The new government social mobility tsar has told how he grew up in poverty and was made homeless as a teenager.
Alun Francis is today calling for more opportunities for people in left-behind areas like his family, who experienced spells on benefits and struggled to pay rent.
He told how although he passed his exams and went to university, his two brothers left school with just one GCSE each. And he draws on his own experiences of poverty as he calls for the levelling-up programme to be taken more seriously.
Mr Francis, who is also Principal of Oldham College, said he is determined to "shift the dial" on social mobility beyond a "narrow" focus on those who go to university.
He said: "What about all the people that our model doesn't fit? Where's the investment in the opportunities for them?”
“Outside of the university route there’s not been a lot of other options and I think trying to understand more about what you can do to help those who are not achieving highly."
He added: “Those maybe coming out of school at 16 with no GCSEs, adults in the labour market currently with no qualifications, are we saying that's the end of the road?” We're talking about a lot of people.
"When I talk about shifting the dial I certainly don't mean abandoning the conventional model but it is too narrow, we need to extend it."
In his first interview, the new commissioner, who was appointed on Monday after a period as interim chair, revealed his family settled in Colwyn Bay, North Wales, in 1974.
He lived there from the age of eight to 19 and times were tough. He said: “We were a very downwardly mobile family. We moved house a lot.
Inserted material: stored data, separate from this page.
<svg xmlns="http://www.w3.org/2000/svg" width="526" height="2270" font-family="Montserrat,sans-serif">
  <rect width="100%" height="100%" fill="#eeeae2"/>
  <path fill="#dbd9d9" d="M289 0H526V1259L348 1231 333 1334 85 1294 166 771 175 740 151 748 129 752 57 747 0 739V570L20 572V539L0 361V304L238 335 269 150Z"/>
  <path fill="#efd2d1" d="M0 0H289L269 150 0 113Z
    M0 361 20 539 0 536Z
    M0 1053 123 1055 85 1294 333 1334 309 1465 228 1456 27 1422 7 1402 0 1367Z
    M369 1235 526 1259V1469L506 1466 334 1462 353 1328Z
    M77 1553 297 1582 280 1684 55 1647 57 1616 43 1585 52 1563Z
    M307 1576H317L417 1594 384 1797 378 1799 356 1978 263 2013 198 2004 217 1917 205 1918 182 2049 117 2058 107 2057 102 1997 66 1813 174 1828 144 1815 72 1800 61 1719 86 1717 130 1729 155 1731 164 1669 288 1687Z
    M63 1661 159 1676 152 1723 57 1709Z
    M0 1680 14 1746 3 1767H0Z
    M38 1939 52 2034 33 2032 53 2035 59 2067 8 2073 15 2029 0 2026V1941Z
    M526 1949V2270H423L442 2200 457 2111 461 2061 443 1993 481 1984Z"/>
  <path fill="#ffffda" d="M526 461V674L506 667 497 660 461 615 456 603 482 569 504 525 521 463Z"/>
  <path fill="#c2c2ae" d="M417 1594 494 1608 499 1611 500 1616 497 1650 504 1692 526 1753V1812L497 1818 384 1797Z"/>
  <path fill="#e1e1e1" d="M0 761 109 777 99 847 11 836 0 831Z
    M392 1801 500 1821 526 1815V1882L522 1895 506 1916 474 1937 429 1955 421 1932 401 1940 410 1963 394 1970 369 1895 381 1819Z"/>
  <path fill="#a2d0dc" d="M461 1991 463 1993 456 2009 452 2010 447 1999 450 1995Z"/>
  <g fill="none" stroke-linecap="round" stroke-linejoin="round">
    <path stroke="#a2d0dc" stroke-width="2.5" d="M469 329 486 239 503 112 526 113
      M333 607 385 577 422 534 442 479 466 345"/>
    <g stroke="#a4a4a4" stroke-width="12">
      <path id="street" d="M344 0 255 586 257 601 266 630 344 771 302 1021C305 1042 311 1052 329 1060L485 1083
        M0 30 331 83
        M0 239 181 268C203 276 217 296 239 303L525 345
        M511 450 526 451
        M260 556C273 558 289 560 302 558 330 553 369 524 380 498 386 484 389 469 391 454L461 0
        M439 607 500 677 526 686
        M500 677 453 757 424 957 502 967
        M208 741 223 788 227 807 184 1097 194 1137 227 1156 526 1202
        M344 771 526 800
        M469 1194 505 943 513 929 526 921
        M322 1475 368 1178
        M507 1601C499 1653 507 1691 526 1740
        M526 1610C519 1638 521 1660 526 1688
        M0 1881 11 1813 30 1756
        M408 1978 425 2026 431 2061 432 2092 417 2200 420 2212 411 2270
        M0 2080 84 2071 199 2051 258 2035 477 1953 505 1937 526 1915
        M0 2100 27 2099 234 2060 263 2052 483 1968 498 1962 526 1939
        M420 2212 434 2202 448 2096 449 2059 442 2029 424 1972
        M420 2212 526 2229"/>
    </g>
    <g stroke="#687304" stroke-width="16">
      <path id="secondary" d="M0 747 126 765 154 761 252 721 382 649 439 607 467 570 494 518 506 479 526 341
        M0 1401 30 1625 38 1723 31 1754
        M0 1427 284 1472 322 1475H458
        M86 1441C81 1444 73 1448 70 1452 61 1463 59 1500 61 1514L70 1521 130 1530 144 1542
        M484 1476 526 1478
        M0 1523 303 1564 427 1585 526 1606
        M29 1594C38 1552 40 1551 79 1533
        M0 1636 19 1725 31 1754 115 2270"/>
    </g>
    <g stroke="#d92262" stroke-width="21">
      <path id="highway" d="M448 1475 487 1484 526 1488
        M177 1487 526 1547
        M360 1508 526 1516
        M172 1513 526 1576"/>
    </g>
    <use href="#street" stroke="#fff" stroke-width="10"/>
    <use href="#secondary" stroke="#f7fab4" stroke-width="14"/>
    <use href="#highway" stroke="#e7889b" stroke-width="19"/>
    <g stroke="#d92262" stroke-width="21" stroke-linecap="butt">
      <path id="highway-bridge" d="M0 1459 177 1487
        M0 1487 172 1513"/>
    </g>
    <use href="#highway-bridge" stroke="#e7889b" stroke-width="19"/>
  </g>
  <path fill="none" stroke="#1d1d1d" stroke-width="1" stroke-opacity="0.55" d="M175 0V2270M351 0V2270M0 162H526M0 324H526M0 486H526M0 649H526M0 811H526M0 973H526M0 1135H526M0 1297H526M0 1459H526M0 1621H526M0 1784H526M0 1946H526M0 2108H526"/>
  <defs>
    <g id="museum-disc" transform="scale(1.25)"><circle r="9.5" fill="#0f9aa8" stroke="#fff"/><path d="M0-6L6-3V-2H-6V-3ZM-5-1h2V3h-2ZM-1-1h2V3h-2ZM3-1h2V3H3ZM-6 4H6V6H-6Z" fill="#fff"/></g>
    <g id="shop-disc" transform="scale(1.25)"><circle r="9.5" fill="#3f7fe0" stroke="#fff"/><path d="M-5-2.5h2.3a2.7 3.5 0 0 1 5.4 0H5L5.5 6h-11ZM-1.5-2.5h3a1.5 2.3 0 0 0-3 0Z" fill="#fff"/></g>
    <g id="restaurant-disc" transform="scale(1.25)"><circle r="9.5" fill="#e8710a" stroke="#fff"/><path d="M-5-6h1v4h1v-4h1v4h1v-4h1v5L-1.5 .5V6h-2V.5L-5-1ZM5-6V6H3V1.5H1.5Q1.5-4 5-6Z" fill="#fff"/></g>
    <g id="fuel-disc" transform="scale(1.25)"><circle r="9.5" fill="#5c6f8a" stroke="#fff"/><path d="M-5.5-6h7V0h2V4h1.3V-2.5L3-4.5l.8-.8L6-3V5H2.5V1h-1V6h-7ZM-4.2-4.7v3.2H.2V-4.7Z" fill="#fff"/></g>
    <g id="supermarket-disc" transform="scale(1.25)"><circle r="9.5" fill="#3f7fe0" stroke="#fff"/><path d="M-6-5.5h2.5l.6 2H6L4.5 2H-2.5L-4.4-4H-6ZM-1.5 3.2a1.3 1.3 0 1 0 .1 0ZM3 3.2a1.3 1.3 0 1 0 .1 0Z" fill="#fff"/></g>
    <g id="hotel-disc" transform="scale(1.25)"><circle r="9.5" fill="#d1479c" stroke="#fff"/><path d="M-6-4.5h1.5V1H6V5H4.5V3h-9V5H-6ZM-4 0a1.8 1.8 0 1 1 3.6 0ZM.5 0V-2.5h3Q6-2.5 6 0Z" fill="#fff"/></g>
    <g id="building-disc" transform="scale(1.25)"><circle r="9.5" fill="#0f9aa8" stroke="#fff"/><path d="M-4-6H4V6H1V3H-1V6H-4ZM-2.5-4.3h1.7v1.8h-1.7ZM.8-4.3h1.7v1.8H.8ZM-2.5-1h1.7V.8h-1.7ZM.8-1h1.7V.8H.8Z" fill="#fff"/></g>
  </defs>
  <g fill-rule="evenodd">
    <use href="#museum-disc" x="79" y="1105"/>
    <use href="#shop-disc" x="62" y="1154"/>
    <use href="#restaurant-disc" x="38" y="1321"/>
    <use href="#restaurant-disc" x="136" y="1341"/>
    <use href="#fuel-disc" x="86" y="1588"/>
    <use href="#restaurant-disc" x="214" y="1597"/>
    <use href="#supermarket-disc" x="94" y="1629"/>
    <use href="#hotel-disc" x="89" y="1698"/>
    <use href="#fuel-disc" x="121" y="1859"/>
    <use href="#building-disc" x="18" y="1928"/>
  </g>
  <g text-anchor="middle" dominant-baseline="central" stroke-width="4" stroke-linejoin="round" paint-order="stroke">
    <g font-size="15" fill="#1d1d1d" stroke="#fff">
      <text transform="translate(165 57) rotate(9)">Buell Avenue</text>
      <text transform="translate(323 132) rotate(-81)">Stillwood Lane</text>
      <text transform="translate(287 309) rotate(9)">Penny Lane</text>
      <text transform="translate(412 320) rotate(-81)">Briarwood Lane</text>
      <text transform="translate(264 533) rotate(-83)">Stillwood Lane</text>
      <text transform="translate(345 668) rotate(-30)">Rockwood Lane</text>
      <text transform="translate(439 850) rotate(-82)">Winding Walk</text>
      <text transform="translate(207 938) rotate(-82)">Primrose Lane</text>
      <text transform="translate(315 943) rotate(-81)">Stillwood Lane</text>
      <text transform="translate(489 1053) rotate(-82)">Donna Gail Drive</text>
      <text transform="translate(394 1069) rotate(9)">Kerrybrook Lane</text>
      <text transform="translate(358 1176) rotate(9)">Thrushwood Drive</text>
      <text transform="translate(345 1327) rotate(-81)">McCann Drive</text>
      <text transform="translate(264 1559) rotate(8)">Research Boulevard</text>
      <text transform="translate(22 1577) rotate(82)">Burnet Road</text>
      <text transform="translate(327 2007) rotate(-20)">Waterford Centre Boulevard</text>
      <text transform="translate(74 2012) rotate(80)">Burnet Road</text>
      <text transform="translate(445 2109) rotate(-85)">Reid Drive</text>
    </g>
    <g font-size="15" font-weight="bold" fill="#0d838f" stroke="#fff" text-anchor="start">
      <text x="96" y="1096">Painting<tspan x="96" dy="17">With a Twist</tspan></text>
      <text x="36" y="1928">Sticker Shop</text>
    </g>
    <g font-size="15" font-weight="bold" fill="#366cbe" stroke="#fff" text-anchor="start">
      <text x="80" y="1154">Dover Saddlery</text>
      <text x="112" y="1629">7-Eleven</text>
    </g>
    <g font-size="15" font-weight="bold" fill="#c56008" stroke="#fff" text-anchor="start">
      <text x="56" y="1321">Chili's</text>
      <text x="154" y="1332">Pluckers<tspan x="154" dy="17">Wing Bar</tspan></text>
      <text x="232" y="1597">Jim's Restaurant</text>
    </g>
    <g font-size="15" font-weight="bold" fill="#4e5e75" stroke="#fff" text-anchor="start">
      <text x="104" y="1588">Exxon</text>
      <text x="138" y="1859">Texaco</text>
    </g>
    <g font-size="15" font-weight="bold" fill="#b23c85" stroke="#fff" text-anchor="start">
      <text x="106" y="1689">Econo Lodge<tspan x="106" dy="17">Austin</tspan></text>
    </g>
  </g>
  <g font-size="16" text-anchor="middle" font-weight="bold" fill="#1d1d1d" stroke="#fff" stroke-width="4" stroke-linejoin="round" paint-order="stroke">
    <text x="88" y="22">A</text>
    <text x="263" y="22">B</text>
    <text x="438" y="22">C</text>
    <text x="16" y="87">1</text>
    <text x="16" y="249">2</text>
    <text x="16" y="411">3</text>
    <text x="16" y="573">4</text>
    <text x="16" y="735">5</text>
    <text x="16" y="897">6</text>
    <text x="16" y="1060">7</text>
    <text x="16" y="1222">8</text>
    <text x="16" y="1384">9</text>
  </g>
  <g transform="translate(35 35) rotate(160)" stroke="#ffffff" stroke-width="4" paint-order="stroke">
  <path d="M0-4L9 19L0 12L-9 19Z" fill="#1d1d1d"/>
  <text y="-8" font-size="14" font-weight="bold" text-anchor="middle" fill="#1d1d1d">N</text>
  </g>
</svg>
My memories are probably of the most deprived communities really.”
Similar to other seaside towns, he said Colwyn Bay had a "shopfront for visitors and behind that there are some affluent pockets and some really challenging places".
Describing his childhood, he said: "We were a very downwardly mobile family. We didn't start off particularly high up. We moved house quite a lot. My memories are probably of the most deprived communities really.
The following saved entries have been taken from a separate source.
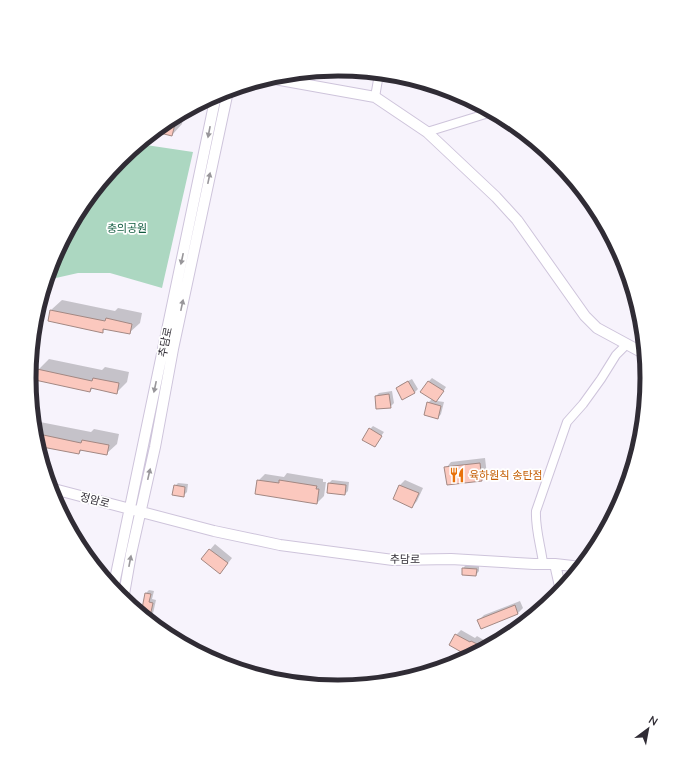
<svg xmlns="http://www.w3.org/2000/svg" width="676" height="757" viewBox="0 0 676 757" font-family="'Nunito Sans','Noto Sans KR',sans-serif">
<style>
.green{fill:#acd7c1}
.shadow{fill:#0003}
.building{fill:#fbc8be;stroke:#a38883}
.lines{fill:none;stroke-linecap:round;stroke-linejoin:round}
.minor-casing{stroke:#cec4db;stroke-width:10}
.tertiary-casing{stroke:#cec4db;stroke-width:12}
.minor{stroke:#fff;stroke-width:8}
.tertiary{stroke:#fff;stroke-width:10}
.oneway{fill:#98969a}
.labels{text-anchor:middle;stroke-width:3.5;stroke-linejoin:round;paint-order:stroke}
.park-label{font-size:11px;fill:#115b3f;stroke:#fff}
.street-label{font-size:11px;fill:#302c35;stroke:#fff}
.food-label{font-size:11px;fill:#c56008;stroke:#fff;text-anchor:start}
.rim{fill:none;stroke:#302c35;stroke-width:5}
</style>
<rect width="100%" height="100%" fill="#f7f3fc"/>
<path class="green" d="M146,145L193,152L162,288L110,273H78L47,280L53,260L81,207L120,160L130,152Z"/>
<path class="shadow" d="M185,111L182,124L172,135L161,132L163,124Z
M62,300L115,311L118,308L142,313L140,323L129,333L106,328L102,332L51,310Z
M49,359L102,370L105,367L129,372L127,382L117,392L93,388L90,391L38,370Z
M432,378L446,387L437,401L444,402L441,414L438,418L428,403L432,399L429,381Z
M412,379L418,389L414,393L397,388L400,385Z
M392,391L394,403L390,407L376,396L379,393Z
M35,421L91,432L94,429L119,434L117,444L106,454L82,450L79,453L37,445L33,423Z
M373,426L384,432L374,446L370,429Z
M485,458L487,475L482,480L446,468L451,462Z
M287,473L323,479V482H326L324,496L317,503L258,481L265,474L284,477Z
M332,480L349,482L348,491L345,494L329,483Z
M405,480L423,488L417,501L412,507L394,498L400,485Z
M178,483L188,484L187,492L183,496L175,486Z
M215,544L232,558L225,567L202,559Z
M466,565L479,566V571L476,575L463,568Z
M149,590L154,591L152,599L156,600L152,618L149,621L141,615L146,593Z
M520,601L523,608L518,613L482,628L479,620L484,615Z
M461,630L475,638L477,636L487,642L485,649L493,641L496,643L471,656L456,635Z"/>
<path class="building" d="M177,116L172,136L160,133L162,125Z
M50,310L105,321L106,318L132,324L130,334L103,329V333L48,321Z
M37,369L92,381L93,378L119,383L117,394L91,388L90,392L35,380Z
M408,381L415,393L402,400L396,388Z
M428,381L444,391L436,402L420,392Z
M389,394L391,408L376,409L375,396Z
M427,402L441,406L438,419L424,415Z
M369,428L382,436L375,447L362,440Z
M34,433L81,443L82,440L109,445L107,455L80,450L79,454L37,446Z
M480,463L482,481L447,485L444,467Z
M257,480L279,483V480L317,486L316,489H319L317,504L255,494Z
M328,483L346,485L345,495L327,493Z
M174,485L185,487L184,497L172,495Z
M399,485L419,493L412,508L393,499Z
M209,549L228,563L220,574L201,559Z
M462,568L477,569L476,576L462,575Z
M145,593L151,594L149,602L153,603L149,621L141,614Z
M515,605L518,614L481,629L477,620Z
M455,634L470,642L471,641L483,647L481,651L470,657L449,645Z"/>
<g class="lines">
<defs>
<path id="minor" d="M375,97L379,74
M427,132L492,112
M543,563C541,547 535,528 536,511L567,422L583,404L601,379L616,355L627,344"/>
<path id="tertiary" d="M269,78L375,97L427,132L496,197L517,220L585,316L597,328L645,354
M50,488L214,531L280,545L393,560L451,559L534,564H555L581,567
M555,564L561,591
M113,589L215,100L218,94
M123,600L131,554L155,447L173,349L228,91"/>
</defs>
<use href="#minor" class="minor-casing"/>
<use href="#tertiary" class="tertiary-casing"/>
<use href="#minor" class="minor"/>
<use href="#tertiary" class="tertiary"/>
</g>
<defs><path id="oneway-solid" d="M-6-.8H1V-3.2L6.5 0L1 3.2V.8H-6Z"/></defs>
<g class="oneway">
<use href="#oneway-solid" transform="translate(209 132) rotate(101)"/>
<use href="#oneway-solid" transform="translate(209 178) rotate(-78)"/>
<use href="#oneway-solid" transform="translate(182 259) rotate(102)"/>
<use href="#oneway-solid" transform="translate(182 305) rotate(-78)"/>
<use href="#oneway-solid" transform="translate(155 387) rotate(102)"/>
<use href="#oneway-solid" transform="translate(149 474) rotate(-77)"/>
<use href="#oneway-solid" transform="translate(130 561) rotate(-79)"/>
</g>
<defs>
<symbol id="restaurant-bare" viewBox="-9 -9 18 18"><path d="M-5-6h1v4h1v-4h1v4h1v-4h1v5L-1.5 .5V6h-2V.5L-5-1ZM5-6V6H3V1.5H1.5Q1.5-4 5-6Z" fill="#e8710a" stroke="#fff" stroke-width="2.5" paint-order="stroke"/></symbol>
</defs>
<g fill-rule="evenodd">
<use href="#restaurant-bare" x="446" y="464" width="22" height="22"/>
</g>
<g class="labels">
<g class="park-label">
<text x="127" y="232">충의공원</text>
</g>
<g class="street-label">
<text transform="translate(165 342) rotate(-78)" y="4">추담로</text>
<text transform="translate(95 500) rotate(15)" y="4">정암로</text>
<text transform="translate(405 559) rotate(1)" y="4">추담로</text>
</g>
<g class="food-label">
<text x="469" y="479">육하원칙 송탄점</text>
</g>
</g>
<path d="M0 0H676V757H0ZM36 378a302 302 0 1 1 604 0a302 302 0 1 1-604 0Z" fill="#fff" fill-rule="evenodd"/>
<path class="rim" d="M36 378a302 302 0 1 1 604 0a302 302 0 1 1-604 0Z"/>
<g transform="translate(648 729) rotate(32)" stroke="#ffffff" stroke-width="3" paint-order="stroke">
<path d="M0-3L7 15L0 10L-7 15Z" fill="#302c35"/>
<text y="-6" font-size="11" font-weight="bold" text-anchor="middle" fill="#302c35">N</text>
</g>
</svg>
"I was fortunate I had some good, positive experiences too. They've got a good cricket club in Colwyn Bay and the groundsmen there used to let us use that so you could literally go play all the time."
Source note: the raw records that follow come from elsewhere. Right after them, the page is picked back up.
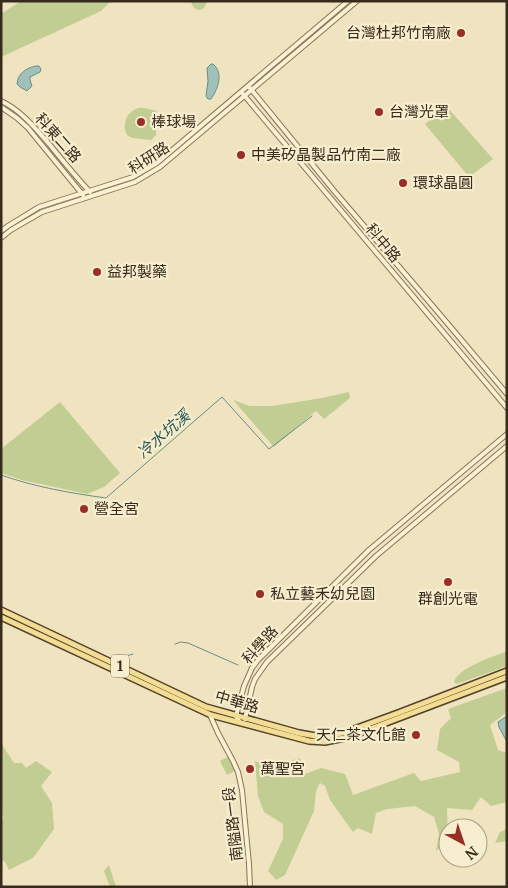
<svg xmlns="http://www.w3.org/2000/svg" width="508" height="888" font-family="Merriweather,'Noto Sans TC',serif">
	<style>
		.green { fill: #c1cd93 }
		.water { fill: #a2c0ba; stroke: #698e88 }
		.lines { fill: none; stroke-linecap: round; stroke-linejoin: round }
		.stream { stroke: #698e88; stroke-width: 1 }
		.tertiary-casing { stroke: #877457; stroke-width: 6 }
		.primary-casing { stroke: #55422c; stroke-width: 8 }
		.tertiary { stroke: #f9f1d2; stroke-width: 4 }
		.primary { stroke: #f3dd95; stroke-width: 5 }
		.poi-dot { fill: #982e26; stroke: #f6eece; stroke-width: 2 }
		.labels { text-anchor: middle; stroke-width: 4.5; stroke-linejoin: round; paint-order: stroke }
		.shield { fill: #f6eece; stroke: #706651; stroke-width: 1 }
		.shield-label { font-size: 14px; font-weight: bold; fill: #362b1c }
		.poi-label { font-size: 15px; fill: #362b1c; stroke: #f6eece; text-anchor: start }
		.street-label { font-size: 15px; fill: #362b1c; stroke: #f6eece }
		.water-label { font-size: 16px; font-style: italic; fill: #2b5657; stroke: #f6eece }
	</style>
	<rect width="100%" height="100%" fill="#efe4bf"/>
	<g class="green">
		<path d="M21,1H111L101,11L1,57V14Z"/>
		<path d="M191,1H207C205,13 193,13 191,1Z"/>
		<path d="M447,107L493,159L469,177L425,124Z"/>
		<path d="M138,108H144L157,111L156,135L151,140C145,139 136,139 130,137C124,135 124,124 126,119C128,113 134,110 138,108Z"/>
		<path d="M349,392L350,398L324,419L316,411L274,447L233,400L250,406H272L322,398Z"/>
		<path d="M60,402L120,473L104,487L87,494L22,480L1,473V449Z"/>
		<path d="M507,651V666L457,684L454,682C459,667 493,657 507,651Z"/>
		<path d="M507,688V712L490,725L498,750L507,753V802L491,806L481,797L472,810L447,808L448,842L436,851L439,834L434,817L415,806L387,809L376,813L372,834L358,828L353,832L330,800L325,786L320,783L316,791L314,811L285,875L276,880L268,871L283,839V824L264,812L258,796L255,761L271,766L300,758L305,774L321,768L345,774L353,795L414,773L421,781L460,772L459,762L437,750L440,729L451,718L448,709Z"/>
		<path d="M1,743L14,763H22L26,768L36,761L52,772L41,786L52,803L54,829L33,858L9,870L5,862L1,859V821L4,818L1,812Z"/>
		<path d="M228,757L235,771L227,775L220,761Z"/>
		<path d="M507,829V841L495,843L500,832Z"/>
		<path d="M109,865L116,887H110L104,871Z"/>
	</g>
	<g class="water">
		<path d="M211,64H213C224,73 218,89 211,99H208L206,96L208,81L207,68Z"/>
		<path d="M36,66H39L41,69L40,72L30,77V80L32,86L27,91L20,87L17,84C18,73 26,68 36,66Z"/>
		<path d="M507,716V742L499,727L498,722Z"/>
	</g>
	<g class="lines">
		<g class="stream">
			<path d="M1,475C35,487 70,493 106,498L222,397L269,449L312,416"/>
			<path d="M175,644L181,642L188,643L238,665"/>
			<path d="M119,658L133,654"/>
		</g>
		<g class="tertiary-casing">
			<g id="tertiary">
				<path d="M250,88L335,192L437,311L507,394"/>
				<path d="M243,94L507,408"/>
				<path d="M1,101C21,110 36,129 50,145C63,161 76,177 90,192"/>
				<path d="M1,107L17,118L28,128L83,195"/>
				<path d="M1,231L8,226L39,207L133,177L157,163L348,1"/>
				<path d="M1,238L11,230L42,212L135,182L160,167L357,1"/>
				<path d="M210,715L218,733L233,761L238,772L242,790L249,864L250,887"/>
				<path d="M245,719L252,687L255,679L267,662L376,556L507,446"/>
				<path d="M240,723L236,716L244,686L252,668L258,660L369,550L507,434"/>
			</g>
		</g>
		<g class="primary-casing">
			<g id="primary">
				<path d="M1,610L206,707L299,733L316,736L333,735L346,732L398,713L507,671"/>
				<path d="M1,617L211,715L309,741L325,742L349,737L507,677"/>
			</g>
		</g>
		<use href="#tertiary" class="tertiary"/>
		<use href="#primary" class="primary"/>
	</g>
	<g class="poi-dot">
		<circle cx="461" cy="33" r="5"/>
		<circle cx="379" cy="112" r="5"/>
		<circle cx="141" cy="122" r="5"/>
		<circle cx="241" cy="155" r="5"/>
		<circle cx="403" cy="183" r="5"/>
		<circle cx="97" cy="272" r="5"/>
		<circle cx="84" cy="509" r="5"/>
		<circle cx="448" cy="582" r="5"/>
		<circle cx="260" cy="594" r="5"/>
		<circle cx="416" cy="735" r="5"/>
		<circle cx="250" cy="769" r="5"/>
	</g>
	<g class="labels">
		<rect class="shield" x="111" y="654.5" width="18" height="23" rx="4"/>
		<g class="shield-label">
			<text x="120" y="671">1</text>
		</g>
		<g class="poi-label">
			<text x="451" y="38" text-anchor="end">台灣杜邦竹南廠</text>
			<text x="389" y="117">台灣光罩</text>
			<text x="151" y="127">棒球場</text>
			<text x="251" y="160">中美矽晶製品竹南二廠</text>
			<text x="413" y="188">環球晶圓</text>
			<text x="107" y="277">益邦製藥</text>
			<text x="94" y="514">營全宮</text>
			<text x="270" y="599">私立藝禾幼兒園</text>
			<text x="448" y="604" text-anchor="middle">群創光電</text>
			<text x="406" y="740" text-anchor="end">天仁茶文化館</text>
			<text x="260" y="774">萬聖宮</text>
		</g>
		<g class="street-label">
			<text transform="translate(58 138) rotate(48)" y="5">科東二路</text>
			<text transform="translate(149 158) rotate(-33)" y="5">科研路</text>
			<text transform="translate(383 243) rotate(50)" y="5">科中路</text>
			<text transform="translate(260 645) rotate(-48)" y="5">科學路</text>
			<text transform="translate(237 702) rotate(16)" y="5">中華路</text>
			<text transform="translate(233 824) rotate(-97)" y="5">南隘路一段</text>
		</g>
		<g class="water-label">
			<text transform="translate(163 434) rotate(-41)" y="6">冷水坑溪</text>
		</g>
	</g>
	<rect width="508" height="888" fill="none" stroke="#362b1c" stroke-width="5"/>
	<g transform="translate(463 843) rotate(140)"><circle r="24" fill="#f6eece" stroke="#a9a087"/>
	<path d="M0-4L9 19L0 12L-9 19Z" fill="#982e26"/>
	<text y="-8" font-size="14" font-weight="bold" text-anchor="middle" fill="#362b1c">N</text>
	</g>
</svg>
"My memories of Colwyn Bay are a place that really I suppose like places like Oldham had really lost its identity and was struggling to find a new one."
He also revealed that just three months before taking his own GCSEs his family was made homeless, saying: "We were sleeping on friend's floors because we'd been evicted from our house."
Despite the upheaval Mr Francis, now 57, passed eight or nine tests before leaving the town in 1984 to attend Middlesex University in London.
He now takes over as chief commissioner after "Britain's strictest headmistress", Katharine Birbalsingh stood down, saying her outspoken views were doing "more harm than good".
He also does so at a time when the country faces an unprecedented cost-of-living crisis and living standards in decline with inflation eating away at people's disposable income.
While Mr Francis said it is "very, very difficult to say" at this point in time the impact of the crisis on social mobility he is not afraid to make some of his opinions known.
During the interview he slammed successive governments for failing for decades to grasp the vital role geography plays in social mobility.
He said: "The whole levelling up debate shows that it is a really serious problem and it's at the heart of our country's dilemma."
"We've got this kind of dual economy - very, very strong London and the south-east. Very strong finance professional services, digital, high-tech and so on and very big rewards for the people who can do well educationally and get into those professions."
But added: "Outside of that it's much, much more difficult."
Asked whether the government takes it seriously enough, Mr Francis replied: "I don't think any government since the 1980s has really grasped the fundamental seriousness of this problem for this country - regional disparities and social mobility and the importance geography places on your opportunities.
He said: "You can say well look great opportunities for the most talented to leave, which we've done, that's what's happened. For some people that's the problem solved.
"But we all live in this world, we all breathe the same air, what about the people who are left behind by that?"